After the release, in mid-September, Caparica directly flew to Spain to the most important Cinereous Vulture colony in Andalusia (southern Spain) with more than 100 breeding pairs, where it spent some days. Then, it continued north arriving at an area where the Spanish NGO AMUS-Acción por el Mundo Salvaje has implemented a project to promote the habitat of the Cinereous Vulture in 18.000 ha, where several estates are involved.

Improving food availability for vultures

One of the actions AMUS undertook was to promote the food availability for the Cinereous Vulture and other scavenger birds in collaboration with local livestock breeders.

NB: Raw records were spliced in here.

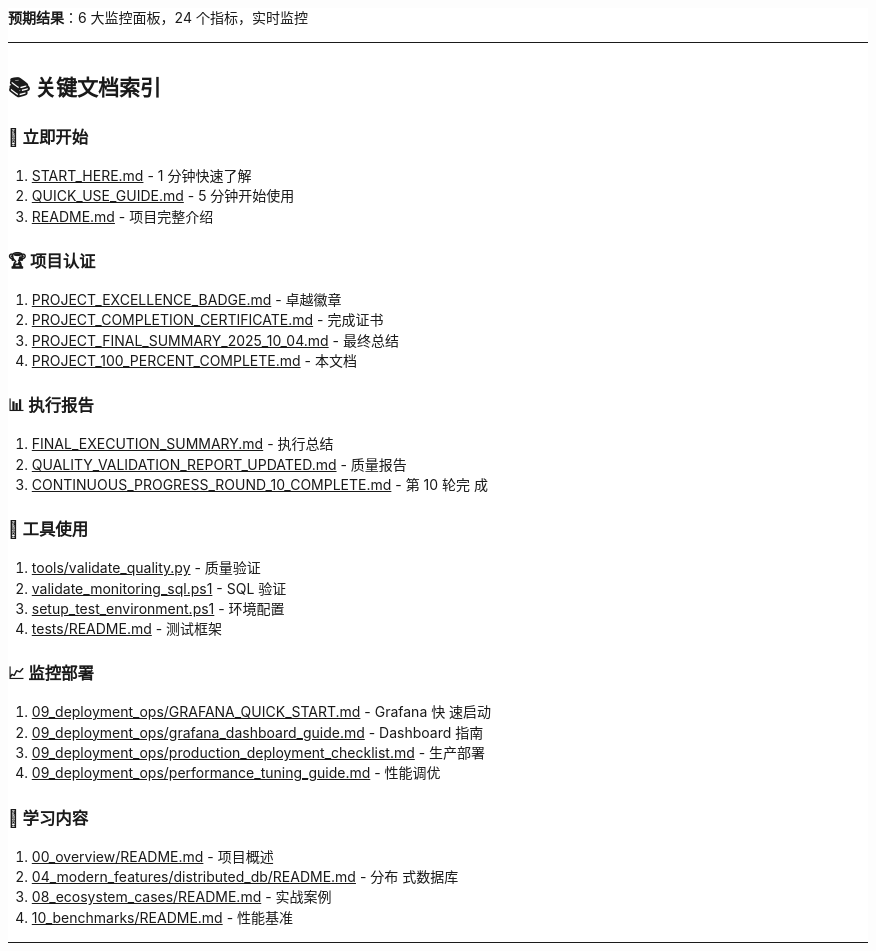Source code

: **预期结果**：6 大监控面板，24 个指标，实时监控

---

## 📚 关键文档索引

### 🎯 立即开始

1. [START_HERE.md](START_HERE.md) - 1 分钟快速了解
2. [QUICK_USE_GUIDE.md](QUICK_USE_GUIDE.md) - 5 分钟开始使用
3. [README.md](README.md) - 项目完整介绍

### 🏆 项目认证

1. [PROJECT_EXCELLENCE_BADGE.md](PROJECT_EXCELLENCE_BADGE.md) - 卓越徽章
2. [PROJECT_COMPLETION_CERTIFICATE.md](PROJECT_COMPLETION_CERTIFICATE.md) - 完成证书
3. [PROJECT_FINAL_SUMMARY_2025_10_04.md](PROJECT_FINAL_SUMMARY_2025_10_04.md) - 最终总结
4. [PROJECT_100_PERCENT_COMPLETE.md](PROJECT_100_PERCENT_COMPLETE.md) - 本文档

### 📊 执行报告

1. [FINAL_EXECUTION_SUMMARY.md](FINAL_EXECUTION_SUMMARY.md) - 执行总结
2. [QUALITY_VALIDATION_REPORT_UPDATED.md](QUALITY_VALIDATION_REPORT_UPDATED.md) - 质量报告
3. [CONTINUOUS_PROGRESS_ROUND_10_COMPLETE.md](CONTINUOUS_PROGRESS_ROUND_10_COMPLETE.md) - 第 10 轮完
   成

### 🔧 工具使用

1. [tools/validate_quality.py](tools/validate_quality.py) - 质量验证
2. [validate_monitoring_sql.ps1](validate_monitoring_sql.ps1) - SQL 验证
3. [setup_test_environment.ps1](setup_test_environment.ps1) - 环境配置
4. [tests/README.md](tests/README.md) - 测试框架

### 📈 监控部署

1. [09_deployment_ops/GRAFANA_QUICK_START.md](09_deployment_ops/GRAFANA_QUICK_START.md) - Grafana 快
   速启动
2. [09_deployment_ops/grafana_dashboard_guide.md](09_deployment_ops/grafana_dashboard_guide.md) -
   Dashboard 指南
3. [09_deployment_ops/production_deployment_checklist.md](09_deployment_ops/production_deployment_checklist.md) -
   生产部署
4. [09_deployment_ops/performance_tuning_guide.md](09_deployment_ops/performance_tuning_guide.md) -
   性能调优

### 📖 学习内容

1. [00_overview/README.md](00_overview/README.md) - 项目概述
2. [04_modern_features/distributed_db/README.md](04_modern_features/distributed_db/README.md) - 分布
   式数据库
3. [08_ecosystem_cases/README.md](08_ecosystem_cases/README.md) - 实战案例
4. [10_benchmarks/README.md](10_benchmarks/README.md) - 性能基准

---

To do so, they allow the extensive livestock carcasses’ abandonment authorized by the sanitary rules (exclusively sheeps) and the construction of a vulture’s feeding station to deposit other livestock forbidden to be abandoned (mainly goats).

Thanks to this action, the food availability in this area is relatively high, and the presence of Cinereous and Griffon Vultures, as well as Red kites is very common, next to the occasional Spanish imperial eagle.

Caparica’s travels following the release

The food availability and the regular presence of vultures in this area probably attracted Caparica, as it visited one of AMUS’ feeding stations in this area on 5 April. So far in addition to Caparica, 9 Cinereous Vultures, 20 Griffon Vultures, 8 Red kites and 3 Black kites were observed in this feeding station.

Caparica arrived in this area some months ago, at the beginning of November 2019 and left at the end of January 2020, and travelled to central Spain. The bird then returned to this area at the beginning of March, where apparently, it still remains. It’s possible to monitor the movements of Caparica thanks to the GPS transmitter that we provided here at the VCF. Tracking the movements of vultures is an important tool that helps implement accurate conservation actions and will alert us whether Caparica needs help again, and so act accordingly.